By Leslie Callaway, CRCM, CAFP, CAMS; Mark Kruhm, CRCM, CAFP; and Rhonda Castaneda, CRCM
Q.Executive management would like to institute a policy that if a credit card applicant is denied due to a credit freeze the applicant would be unable to ever reapply for credit with the bank. Can the bank do this?A. No. The ability to place a credit freeze is a right granted to consumers under the FCRA, which is part of the Consumer Credit Protection Act.
Regulation B (Equal Credit Opportunity Act) prohibits discrimination on any prohibited basis, and §1002.2(z) includes in the definition of prohibited basis the fact that the applicant “has in good faith exercised any right under the Consumer Credit Protection Act or any state law upon which an exemption has been granted by the Bureau.”
Thus, the bank may deny the application initially due to the freeze and allow the consumer to lift the freeze and re-apply. But if the bank denies someone credit because the consumer placed a freeze, and never allows the applicant to reapply, it has effectively violated Regulation B.Q. My bank has a question related to employment rules under the Fair Credit Reporting Act. When denying an application for employment based on a consumer report, my bank provides an adverse action notice as the FCRA requires. Must that notice include information beyond the reasons for denial? A. The reasons for denial are not required to be included in the adverse action notice. However, keep in mind that the use of either a consumer report from a consumer reporting agency or an investigative consumer report triggers multiple disclosure requirements under the FCRA. (§604(b))
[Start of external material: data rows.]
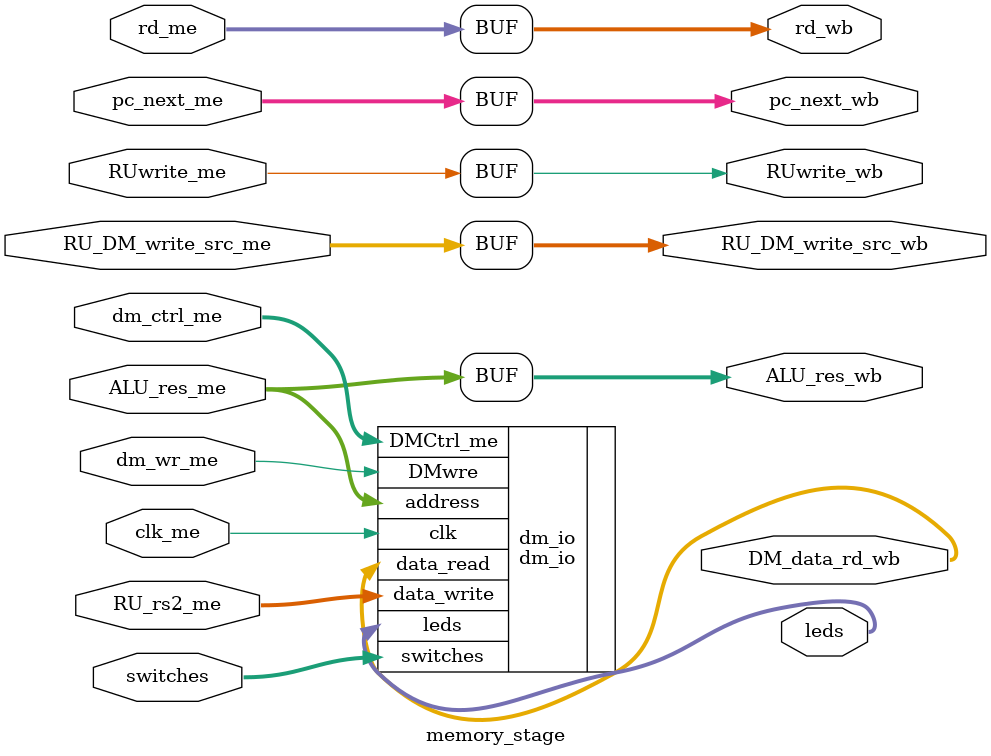
<source format=sv>

module memory_stage(
	input logic [31:0] pc_next_me,
	input logic [31:0] ALU_res_me,
	input logic [31:0] RU_rs2_me,
	input logic [4:0] rd_me,
	input logic [7:0] switches,
	input logic [2:0] dm_ctrl_me,
	input logic [1:0] RU_DM_write_src_me,
	input logic RUwrite_me,
	input logic dm_wr_me,
	input logic clk_me,
	output logic [31:0] pc_next_wb,
	output logic [31:0] DM_data_rd_wb,
	output logic [31:0] ALU_res_wb,
	output logic [7:0] leds,
	output logic [4:0] rd_wb,	
	output logic RUwrite_wb,
	output logic [1:0] RU_DM_write_src_wb
);


dm_io dm_io(
	.clk(clk_me),
	.DMwre(dm_wr_me),
	.data_write(RU_rs2_me),
	.address(ALU_res_me),
	.switches(switches),
	.leds(leds),
	.DMCtrl_me(dm_ctrl_me),
	.data_read(DM_data_rd_wb)
);

assign pc_next_wb = pc_next_me;
assign rd_wb = rd_me;
assign ALU_res_wb = ALU_res_me;
assign RUwrite_wb = RUwrite_me;
assign RU_DM_write_src_wb = RU_DM_write_src_me;

endmodule
</source>
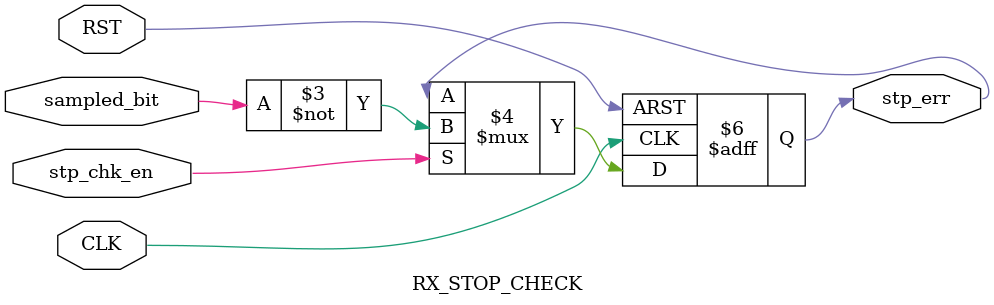
<source format=v>
module RX_STOP_CHECK (
    input wire CLK,
    input wire RST,
    input wire stp_chk_en,
    input wire sampled_bit,
    output reg stp_err
);
    
    always @(posedge CLK or negedge RST) begin
        if (~RST) begin
            stp_err <= 'b0;
        end
        else if(stp_chk_en) begin
            // stop bit must be 1
            stp_err <= ~sampled_bit;
        end
    end
endmodule
</source>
Before rejecting a job application, denying a promotion or taking any other adverse employment action based on information in a consumer report, the bank must give the applicant or employee a copy of the applicant’s consumer report and a copy of A Summary of Your Rights Under the Fair Credit Reporting Act.
Once a derogatory decision is made, the bank must provide the final adverse action notice which includes: the name and contact information of the consumer reporting agency or third party that provided the consumer report or the background check; a statement that the consumer reporting agency did not make the adverse employment decision and therefore cannot provide any reasons for the adverse action; and notification that the applicant or employee is entitled to receive a free copy of the background check or consumer report on which the adverse action was based within a 60-day period.Q. My question concerns the April 2021 amendment to the Ability-to-Repay/Qualified Mortgage rule under Regulation Z. The April final rule states that for applications received on or after March 1, 2021, but before the mandatory compliance date of Oct. 1, 2022, banks that choose to originate general QM loans have the option of complying with either the revised, price-based General QM loan definition or the original, total monthly-debt-to-total-monthly-income-based General QM loan definition. Must a bank choose which definition it uses and stick with just that one definition for all loan qualifications, or is a creditor free to use both definitions as it chooses to qualify a loan? A. It appears that banks may make that decision on a loan-by-loan basis. New comment 1 to §1026.43(e)(2) clarifies this point and is summarized in the Supplementary Information to the April final rule:
Regarding the comment asking the Bureau to clarify that the original, DTI-based General QM loan definition and the revised, priced-based General QM loan definition are available on a loan-by-loan basis, the Bureau notes that, as new comment 43(e)(2)-1 states, both the original, DTI-based General QM loan definition and the revised, price-based General QM loan definition are available to creditors for transactions for which the creditor receives an application on or after March 1, 2021, but prior to October 1, 2022.Q. My bank is implementing an employee benefit that offers a discounted interest rate or discounted fees on mortgage loans. May an employee deemed an insider under Regulation O (such as executive officers) participate in this program? A. Yes. Section 215.4(a)(2)(i) of Regulation O (rule regarding loans to executive officers, directors, or principal shareholders) clarifies that the regulation does not prohibit loans that are “widely available to employees,” presuming it does not otherwise give preference to an insider. Note, however, that other provisions may still apply, such as the §215.5 restrictions on the loans amounts that executive officers may borrow.
Answers are provided by Leslie Callaway, CRCM, CAFP, CAMS, senior director of compliance outreach and development; Mark Kruhm, CRCM, CAFP, senior compliance analyst; and Rhonda Castaneda, CRCM, senior compliance analyst, ABA Regulatory Policy and Compliance. Answers do not provide, nor are they intended to substitute for, professional legal advice. All answers for this column were provided in July 2021 and were current as of that date.